In 2015 an Artificial Intelligence (AI) dubbed “Claudico” played 80,000 hands of No Limit Hold ‘Em poker against four of the top online poker pros. The ‘bot (short for “robot”) was a program written by the AI experts at Carnegie Mellon University’s computer science department. While this might seem like a lot of hands to most folks, it turned out not to be enough data to settle the issue. The human players won but not enough to be statistically meaningful.
Starting today a newer more powerful poker playing computer (named Libratus) will take on the same four pros. This time they’ll be playing 120,000 hands each and hopefully settle the issue. If they win the four pros will get more than bragging rights, they will split a $200,000 prize. Most handicappers think Libratus still isn’t up the job and the international betting markets have the AI as a 4 - 1 and even 5 - 1 underdog.
There are some fascinating elements of this project that go way beyond poker. They involve the development of a remarkably effective procedure that is used to “teach” the computer how to play an effective game of poker. It uses an algorithm called the counterfactual regret-minimization routine that operates as follows.
The AI starts out knowing nothing about poker other than the basics like hand rankings and the rules of the game. It’s dealt a hand and makes a decision about how to play it. It then sees whether it won or lost money on it and how much. The next step is the key (and requires a very fast, powerful computer): it runs through every other possible decision it could have made against all the things its opponent might have done. That is, it looks at all the counterfactuals and selects the one that would have minimized regret (won the most or lost the least) and moves it up in the hierarchy of possible ways to play that hand. The ones that would have won less or lost more are moved down.

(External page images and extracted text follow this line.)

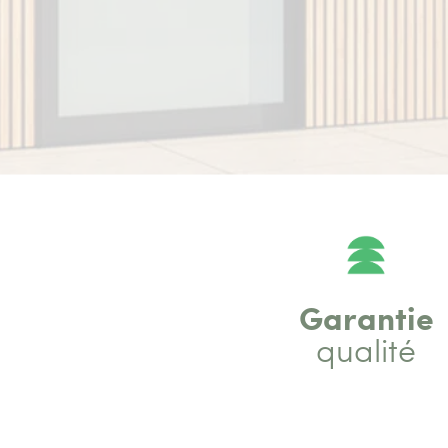
Garantie
qualité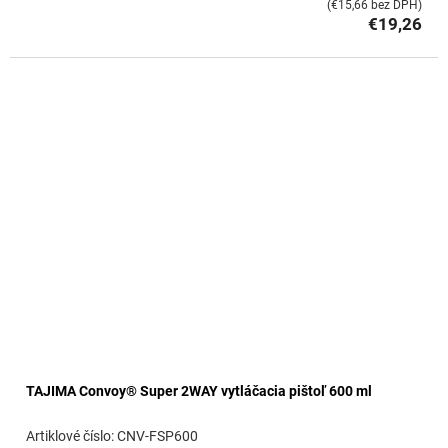
(€15,66 bez DPH)
€19,26
TAJIMA Convoy® Super 2WAY vytláčacia pištoľ 600 ml
CNV-FSP600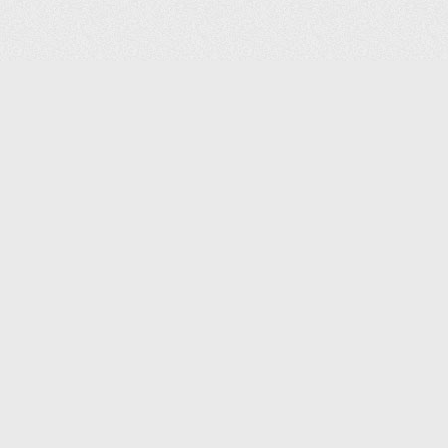
(С) 2006-2026 КОМПАНИЯ «ПОИНТЕР»
ИНТЕРНЕТ-МАГАЗИН ТОВАРОВ ДЛЯ ОФИСА.
ДОСТАВКА ПО МОСКВЕ И ВСЕЙ РОССИИ.
ВСЕ ПРАВА ЗАЩИЩЕНЫ.
КАТАЛОГ ТОВАРОВ
КОНТАКТЫ
ДОСТАВКА И САМОВЫВОЗ
О КОМПАНИИ
ОПЛАТА
ПОМОЩЬ
ГАРАНТИЯ И ВОЗВРАТ
ТОРГОВЫЕ МАРКИ
ДОКУМЕНТЫ
ПОЛИТИКА КОНФИДЕНЦИАЛЬНОСТИ
ЗАДАТЬ ВОПРОС
ВАКАНСИИ
НОВОСТИ
ПОЛЕЗНАЯ ИНФОРМАЦИЯ
ЗАКАЗАТЬ КАТАЛОГ
КОНТАКТЫ:
SHOP@IPOINTER.RU
8 (495) 640-88-99
ОФИС: 127106, МОСКВА,
ГОСТИНИЧНЫЙ ПРОЕЗД, Д.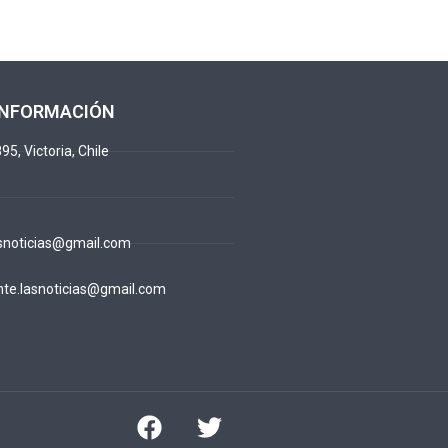
INFORMACIÓN
95, Victoria, Chile
snoticias@gmail.com
te.lasnoticias@gmail.com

Then they ran several trillion (that’s not a misprint) iterations — all played against a second instantiation of the program which was carrying out the same routines. Each time a better decision (i.e., one that “minimized” regret ) was found the hierarch of decisions was revised. The “regret” notion is used here in the sense of “Oh damn, I should have done that instead.”
Over time the AI slowly homed in on the most effective strategies. Whether it has found the ones that can beat these top pros will be determined soon.
Note that this “brains v. bot” contest is being played “heads-up.” That is there are only two players in each hand, one of the humans and Libratus. Even though Libratus is playing at a world-class level of skill heads-up, poker is such a complex game that it cannot handle the computational load that having a third player at the table produces. The reason is that poker, unlike other complex games like chess and go where there are AI’s that can beat any human, is a game of partial, and sometimes unreliable information. Each player only knows some things but is missing the most important data, what one’s opponent’s cards are and what its bets mean. This simple fact makes the problem one of overarching complexity and arriving at an optimal set of decisions extremely difficult.
What’s even more fascinating is that the counterfactual regret-minimization algorithm is a general one. As the researchers at CMU are showing, it can be applied to any situation where the number of counterfactuals is large but within the computational capacity of the computer, where only some of the relevant information is available and where some of it may be misdirection and misleading. The applications they are exploring are in areas like medical diagnosis, cybersecurity, financial markets, economic decision-making, business and political negotiations, military situations — all circumstances where there is only incomplete and potentially misleading information but concrete decisions need to be made.